Classe e fascino, diva e al contempo accessibile. Il che non deve necessariamente suonare come un paradosso, né tanto meno un ossimoro. Annie Lennox è musicista fuori dal comune, sin dai tempi dell’unione – personale e artistica – con Dave Stewart negli Eurythmics, il duo pop che negli ottanta riuscì nell’impresa di fare incontrare il pop e la sperimentazione senza colpo ferire. Il che in soldoni significa vendere vagonate di dischi (parliamo del paleolitico pre streaming…) ed essere adorati dalla critica e dal pubblico. Una volta terminata quella favorevole congiuntura astrale – rispolverata giusto per un’isolata stagione nel 1999 con un disco – Touch Dance – e un tour, la cantante scozzese intraprende una carriera solista con pochi album, tutti ispirati e mai di routine.
Impegnata nel sociale – le sue lotte per l’ambiente, e nella politica, non ha mai amato lo show business e dal 2007 (Songs of Mass of destruction) non incide materiale nuovo: «Compongo solo quando sono inquieta – spiegava tra il serio e il faceto in un’intervista, ora sono serena e preferisco fare altro».

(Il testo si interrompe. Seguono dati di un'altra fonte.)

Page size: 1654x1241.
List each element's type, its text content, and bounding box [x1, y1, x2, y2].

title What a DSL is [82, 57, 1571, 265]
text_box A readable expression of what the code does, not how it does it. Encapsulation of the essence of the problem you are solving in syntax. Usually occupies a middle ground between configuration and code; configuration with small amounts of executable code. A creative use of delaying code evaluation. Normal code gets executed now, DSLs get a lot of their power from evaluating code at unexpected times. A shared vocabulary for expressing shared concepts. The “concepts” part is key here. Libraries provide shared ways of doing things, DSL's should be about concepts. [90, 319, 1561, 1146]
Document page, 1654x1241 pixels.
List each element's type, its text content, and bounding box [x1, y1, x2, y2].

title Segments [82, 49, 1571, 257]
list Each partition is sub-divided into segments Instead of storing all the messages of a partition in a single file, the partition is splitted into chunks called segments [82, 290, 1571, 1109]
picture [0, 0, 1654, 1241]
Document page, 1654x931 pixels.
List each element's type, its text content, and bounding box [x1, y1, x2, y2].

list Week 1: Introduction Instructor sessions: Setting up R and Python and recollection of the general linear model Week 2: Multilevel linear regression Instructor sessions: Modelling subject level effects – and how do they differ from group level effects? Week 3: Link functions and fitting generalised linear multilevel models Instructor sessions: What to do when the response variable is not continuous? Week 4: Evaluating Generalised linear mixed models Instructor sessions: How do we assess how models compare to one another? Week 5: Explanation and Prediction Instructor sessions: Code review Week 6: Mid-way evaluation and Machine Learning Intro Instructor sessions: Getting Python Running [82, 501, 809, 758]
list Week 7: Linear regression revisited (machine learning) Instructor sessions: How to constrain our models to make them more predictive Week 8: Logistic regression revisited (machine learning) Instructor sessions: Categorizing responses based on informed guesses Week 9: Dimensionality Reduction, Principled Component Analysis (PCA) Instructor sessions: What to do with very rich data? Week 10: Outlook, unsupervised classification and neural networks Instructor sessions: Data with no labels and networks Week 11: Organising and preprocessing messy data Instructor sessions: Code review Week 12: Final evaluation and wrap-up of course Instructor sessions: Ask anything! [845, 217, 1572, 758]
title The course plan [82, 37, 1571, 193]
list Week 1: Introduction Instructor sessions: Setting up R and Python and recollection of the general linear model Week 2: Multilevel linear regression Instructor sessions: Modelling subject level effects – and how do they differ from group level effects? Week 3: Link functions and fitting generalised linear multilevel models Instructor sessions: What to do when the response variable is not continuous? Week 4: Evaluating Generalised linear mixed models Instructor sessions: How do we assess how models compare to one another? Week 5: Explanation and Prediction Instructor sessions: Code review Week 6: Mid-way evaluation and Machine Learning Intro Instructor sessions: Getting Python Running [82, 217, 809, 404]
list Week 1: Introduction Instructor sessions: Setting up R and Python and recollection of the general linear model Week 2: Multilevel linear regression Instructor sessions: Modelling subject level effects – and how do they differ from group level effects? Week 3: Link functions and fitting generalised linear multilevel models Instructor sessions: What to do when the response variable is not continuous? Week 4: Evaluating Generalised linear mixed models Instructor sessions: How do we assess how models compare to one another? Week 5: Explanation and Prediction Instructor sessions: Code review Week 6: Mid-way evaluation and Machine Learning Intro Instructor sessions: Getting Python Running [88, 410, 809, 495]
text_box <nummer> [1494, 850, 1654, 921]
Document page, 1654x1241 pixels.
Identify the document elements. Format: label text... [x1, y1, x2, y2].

DETTO FATTO, i suoi live set si diradano sempre più e la parola «tour» sparisce dall’agenda. Così la sua apparizione capitolina all’interno dell’evento benefico – Time for Change per la campagna End Polio contro la poliomelite supportato da uno show a cui hanno preso parte anche Nicola Piovani, Mahmood, Jago, Dergin tokmak, Luca Tommassini, Danilo Cirillo, genera pura ammirazione. Venti minuti venti per pianoforte e voce – dove risulta sempre padrona della sua vocalità, calda e profonda ma capace ancora di scalare note altissime e lanciarsi in temerari falsetti. La scelta del repertorio cade inevitabilmente sui classici degli Eurythmics come Here Comes The Rain again, dove il tema ecologista viene ancor più sottolineato da un’interpretazione profonda e drammatica o There must be An Angel (era in un album degli Eurythmics Be yourself tonight, dedicata a Stevie Wonder che su quel disco suonava anche l’armonica). Abito da sera nero, occhi penetranti tra le rovine del Tempio di Venere, nel parco archeologico del Colosseo che faceva da suggestivo sfondo, sfida il tempo con una versione rarefatta di Walking on a Broken Glass e chiude il set con l’ineludibile inno degli ottanta: Sweet Dreams (Are Made of This). Sì, i sogni sono fatti proprio di questo.